任务要求 »
(A) 根据下面这篇写何建宗发言的文章,回答以下三个小问题:
(i) 何建宗在论坛上发言的题目是什么?
(ii) 文中说中共十九大是在哪一年召开的?
(iii) 九十年代在香港交易所上市、开启内地企业在港融资渠道的是什么?
(B) 用两句话概括下面这篇写何建宗发言的文章。
(C) 接着下面这篇写何建宗发言的文章往下写,从最后一句之后开始。

文章 »

****************************************

何建宗:香港要“有异”及“有益”于国家

香港一国两制青年论坛创办人兼主席何建宗(直播截图)

  中评社香港7月7日电(记者 沈而忱)香港一国两制青年论坛创办人兼主席何建宗6日在“回首百年辉煌路·共筑湾区中国梦”论坛上,以《奋战追梦:在融合与差异中前行》为题发言。何建宗表示,“一国两制”的精髓在于,香港的“一制”既要“有异”于国家,也要“有益”于国家,这是“一国两制”行稳致远的重要因素。两地融合的深度、广度和速度正在不断增加,这既有国家政策推动的原因,也是客观经济规律使然,只有内地和香港各界找到最大公约数,把握“有异”和“有益”的辩证关系,“一国两制”才能行稳致远。

  “当前,两地融合的深度、广度和速度正在不断增加,这既有国家政策推动的原因,也是客观经济规律使然。”何建宗说,2017年,中共召开十九大会议,明确指出“支持港澳融入国家发展大局,以粤港澳大湾区建设、粤港澳合作、泛珠三角区域合作等为重点,全面推进内地和香港澳门的合作,以及完善便利港澳居民在内地发展的措施。”“融合”从敏感词变成了关键词。十九大报告也提及让香港澳门同胞同祖国人民共担民族复兴的历史责任,共享祖国繁荣富强的伟大荣光,表现了“命运共同体”的愿景。

  何建宗表示,融合与差异是一个辩证的关系。差异是融合的前提,没有差异就不存在融合。过去二十多年的经验表明,如何在融合的过程当中,既保存自身的独特性,又能为对方作出贡献,是“一国两制”成功实施的关键之一。

  何建宗提到,融合既然是不可阻挡的趋势,很多香港人关心的第一个问题,可能是“谁融合谁”。香港是一个特别行政区,是“一国两制”下实施与祖国不同制度的地方。因此,虽然香港面积小,在人口、资源等各方面无法与内地进行比较,甚至占国家 GDP 总量的比例也越来越小;但香港从来的优势或者作用,都不在于人口或者 GDP 的多少,而在于独特的制度对国家的贡献有多大。

  何建宗列举了香港在国家改革开放 40 年中扮演的重要角色:从八十年代在广东发展“三来一补”合资企业,引进香港的资金、管理和专业知识;到九十年代H股在香港交易所上市,开启内地企业在港融资渠道,并促进内地证券交易的蓬勃发展;踏入21世纪,随着内地经济急速起飞,内地企业通过香港“走出去”,这个成熟资本主义都市的金融和各专业领域在协助内地对外投资和并购方面发挥了重要的作用。在对内地作出巨大贡献的同时,香港在经济上对内地的依赖程度越来越大也是不争的事实。

****************************************

数据摘录 »
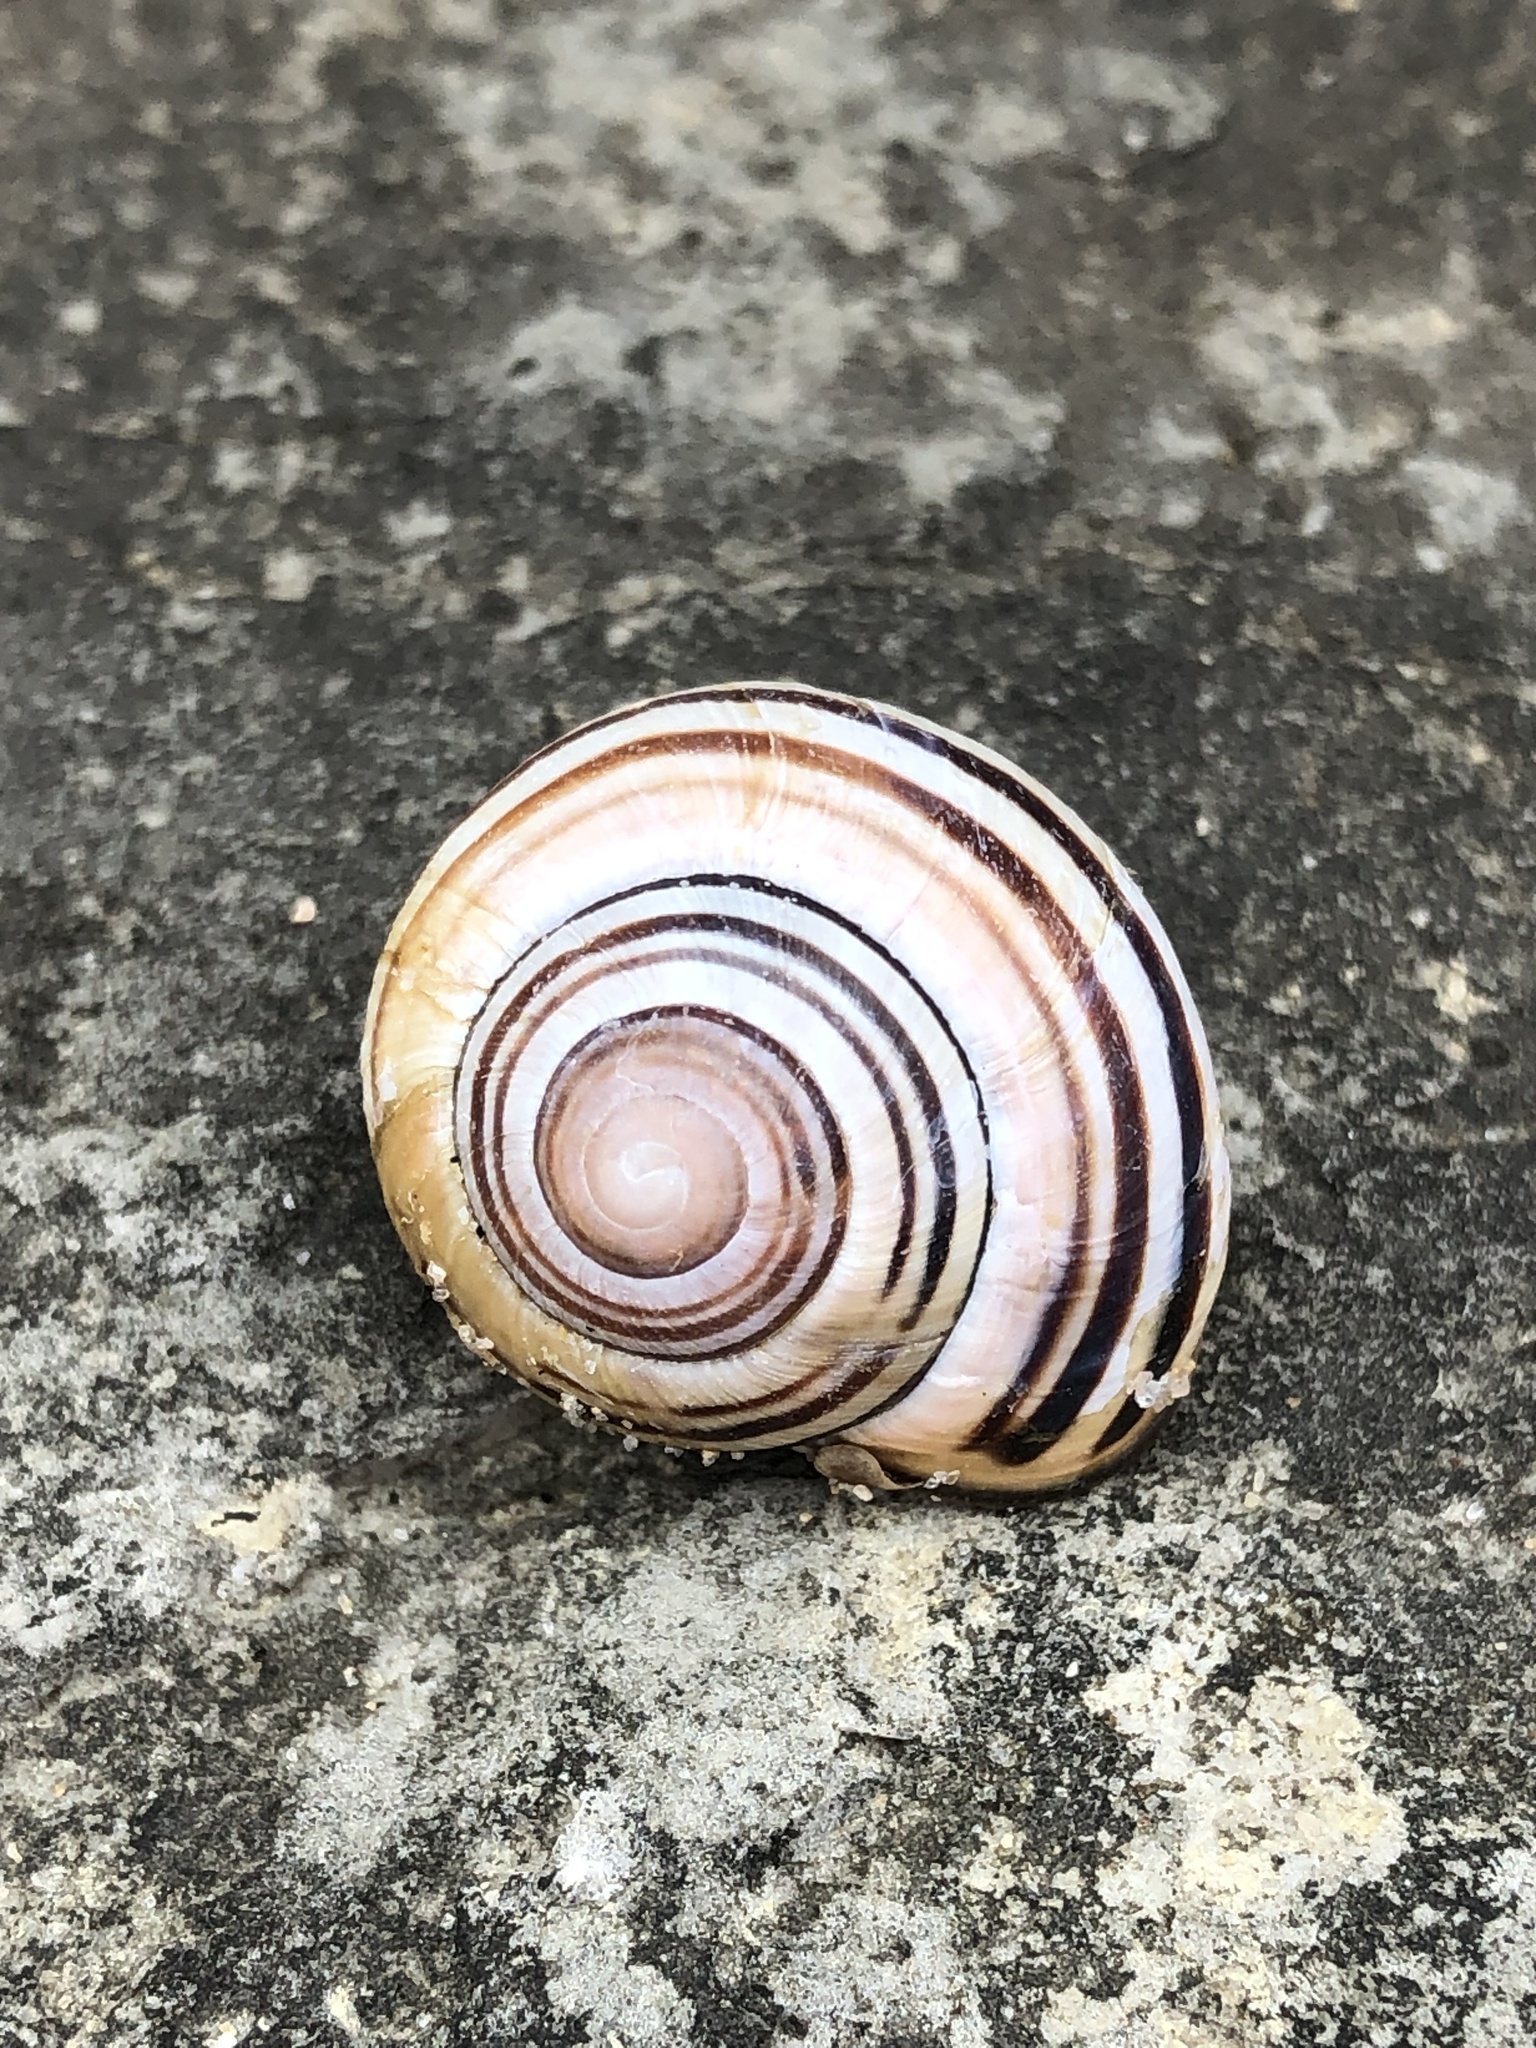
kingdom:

****************************************

依次作答 »
(A)
(i) 《奋战追梦:在融合与差异中前行》
(ii) 2017年
(iii) H股

(B) 何建宗在论坛上表示,"一国两制"的精髓是香港的"一制"既要"有异"于国家,也要"有益"于国家,而两地融合在国家政策推动和客观经济规律作用下不断加深。他认为融合与差异是辩证关系,香港的作用不在人口或GDP多少,而在于独特制度对国家的贡献,并列举了香港在改革开放40年中扮演的角色,也指出香港在经济上对内地的依赖越来越大。

(C)
  2019年“反修例运动”爆发所引起的极端“仇中”甚至是“独立”的思潮令人始料不及。何建宗认为,这既有偶然因素,也有必然因素。这与香港和内地“三个融合”的不协调发展有关,分别是“经济融合”、“社会融合”和“政治融合”。简单来说,过去几年,两地在经济上和社会上的融合速度加快,但是政治上融合却背道而驰;而政治融合如果失败的话,反过来也会拖慢了两地在经济和社会层面融合的深度和广度。

香港一国两制青年论坛创办人兼主席何建宗

  谈及经济融合,何建宗表示,“经济融合”从八十年代就已经开始,包括“北上”和“南下”两个方向。香港的资金、产业和管理技术北上,从珠三角到全国,从制造业到服务业,一直为国家发展作出很大的贡献。2003年以后,CEPA鼓励了专业人士北上发展。“南下”方面,随着国家发展进入不同阶段,呈现出不同的形态。企业方面,国企、民企自九十年代以来逐步赴港上市,内地企业在香港股市的市值、交易额和新股上市的比例长期都稳占70%或以上,举足轻重。

  踏入21世纪,“自由行”成为两地经济融合的一个新的内容。2003 年SARS之后,国家开放内地居民来香港自由行,支撑了香港大量的低技术劳工的就业,例如零售、餐饮和旅游业,同时也激化香港与内地同胞的矛盾。虽然内地旅客多年来一直为香港带来源源不绝的游客和强劲的消费力,但某程度也减慢了香港的经济转型。

  第三方面的经济融合就是“海归”和“港漂”。过去十年,越来越多内地学生前往香港读书,香港高校的本科课程当中,非本地生占大约五分之一,大部分来自内地,每年有超过3000 人,并且每年还有一至两万人来香港攻读硕士学位。非本地生留港工作,提升了香港人才的质量,但也对香港年青人构成竞争。此外,很多国企、民企进军香港各行各业,从零售业到能源到地产,在港的存在更为“耀目”。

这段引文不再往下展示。